The Roads Minister George Freeman has told a conference in London that the Government is pinning its transport policy around technology, to make the UK the leader in future mobility and decarbonisation.
Mr Freeman, who’s Minister for Future of Transport, was the keynote speaker at the Transport Ticketing Global event in Olympia, explaining that his new role was driven by the pace technology change and adding that the Prime Minister understands the integrated ticketing agenda.
Among the highlights of the speech, witnessed by representatives of ITS (UK), he said he wants to take the best lessons from London and take them around the country. He committed to simplifying the rail ticketing system, which is possible thanks to digital technology. “We must end split ticketing chaos,” he said. “We must give the people who are paying for this system the service they want and make sure that fares are fair. If technology didn’t exist, I’d scratch my head how to do it, but it does, whereas 10-15 years ago wouldn’t have been able to.
“When you buy a ticket, you buy an obligation to get you from A to B,” he added, “So an operator can’t only be responsible for one part of the journey – [as an industry] we have to make it work for passengers.”
Mr Freeman talked about the three-Ds – Disconnection, Digitalisation and Decarbonisation. He said we need to get connectivity to the people who are disconnected from public transport, while we have decarbonised our power industry very fast, now we have to do it to transport and that digitalisation is key to all of this. For example he said digital signalling can increase rail capacity by 20%.
“I am passionate about digitalisation fuelling the quiet revolution in transport,” he said.
“Why aren’t we exporting our solutions more?” he asked. “Could we not use our international leverage to make sure we’re doing technology transport more boldly.
“I’m also future of mobility minster regarding the Industrial Grand Challenge,” he said. “I am committed to leading in future of mobility which means thinking boldly – what MaaS looks like, what AI and machine learning could do if we really embrace it. How might we create test beds for showcasing and testing those technologies so we can use them with real people in real travel-to-work scenarios every day?”
Addressing the room he pointed out too many people visit to London and see the contactless ticketing solutions and go back to their homes and wonder why they can’t do that where they live. “And they’re right,” he said. “We need to change this and help everyone enjoy the benefits of digitalisation.”
He also discussed integration of buses promising a “better deal for buses” – properly investing in the network and integrating bus and train data.
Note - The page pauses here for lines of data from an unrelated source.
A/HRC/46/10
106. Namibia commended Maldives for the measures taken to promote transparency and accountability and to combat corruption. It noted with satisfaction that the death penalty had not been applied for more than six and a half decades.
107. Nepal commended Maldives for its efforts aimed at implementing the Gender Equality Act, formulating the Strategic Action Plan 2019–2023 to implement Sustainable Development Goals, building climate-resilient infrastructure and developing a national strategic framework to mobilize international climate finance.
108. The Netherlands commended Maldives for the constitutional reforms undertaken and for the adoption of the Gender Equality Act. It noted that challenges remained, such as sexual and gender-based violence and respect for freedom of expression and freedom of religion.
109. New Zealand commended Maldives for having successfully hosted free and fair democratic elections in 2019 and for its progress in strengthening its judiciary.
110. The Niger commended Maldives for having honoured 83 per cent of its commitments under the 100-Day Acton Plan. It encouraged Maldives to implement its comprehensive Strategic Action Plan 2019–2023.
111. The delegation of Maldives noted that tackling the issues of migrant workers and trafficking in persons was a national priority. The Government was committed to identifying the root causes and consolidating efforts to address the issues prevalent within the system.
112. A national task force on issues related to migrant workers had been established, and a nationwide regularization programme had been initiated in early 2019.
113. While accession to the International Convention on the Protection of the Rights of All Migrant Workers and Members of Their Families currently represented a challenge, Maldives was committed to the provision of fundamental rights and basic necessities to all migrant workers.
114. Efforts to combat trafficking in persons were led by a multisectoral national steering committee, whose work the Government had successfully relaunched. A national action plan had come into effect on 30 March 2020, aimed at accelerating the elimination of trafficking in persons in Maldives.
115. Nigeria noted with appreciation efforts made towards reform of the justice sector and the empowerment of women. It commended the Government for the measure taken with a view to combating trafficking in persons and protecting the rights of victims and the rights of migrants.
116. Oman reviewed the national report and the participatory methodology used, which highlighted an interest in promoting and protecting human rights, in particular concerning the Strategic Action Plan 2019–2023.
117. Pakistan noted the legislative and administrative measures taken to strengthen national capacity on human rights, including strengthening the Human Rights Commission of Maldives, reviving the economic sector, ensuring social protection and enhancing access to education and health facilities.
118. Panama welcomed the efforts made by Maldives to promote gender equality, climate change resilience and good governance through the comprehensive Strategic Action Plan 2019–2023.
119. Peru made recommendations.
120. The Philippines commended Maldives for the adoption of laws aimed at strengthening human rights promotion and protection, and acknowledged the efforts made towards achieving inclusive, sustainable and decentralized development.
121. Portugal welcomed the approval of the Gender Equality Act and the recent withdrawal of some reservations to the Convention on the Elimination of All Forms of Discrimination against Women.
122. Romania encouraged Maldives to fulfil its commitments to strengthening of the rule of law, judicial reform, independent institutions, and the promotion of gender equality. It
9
He said the bus network is “not longer to be the rump of 1950s Britain”.
And he promised to support innovation. “Citimapper wasn’t invented by a minister,” he said. “So we need to help entrepreneurs to deliver their ideas.” He suggested using future mobility zones as test beds for new solutions.
“It’s an industrial strategy for the UK to lead in future mobility strategy and a decarbonisation strategy,” he concluded. “These two together we have a chance to make it work because they complement each other. This strategy is fundamental to the global opportunity.”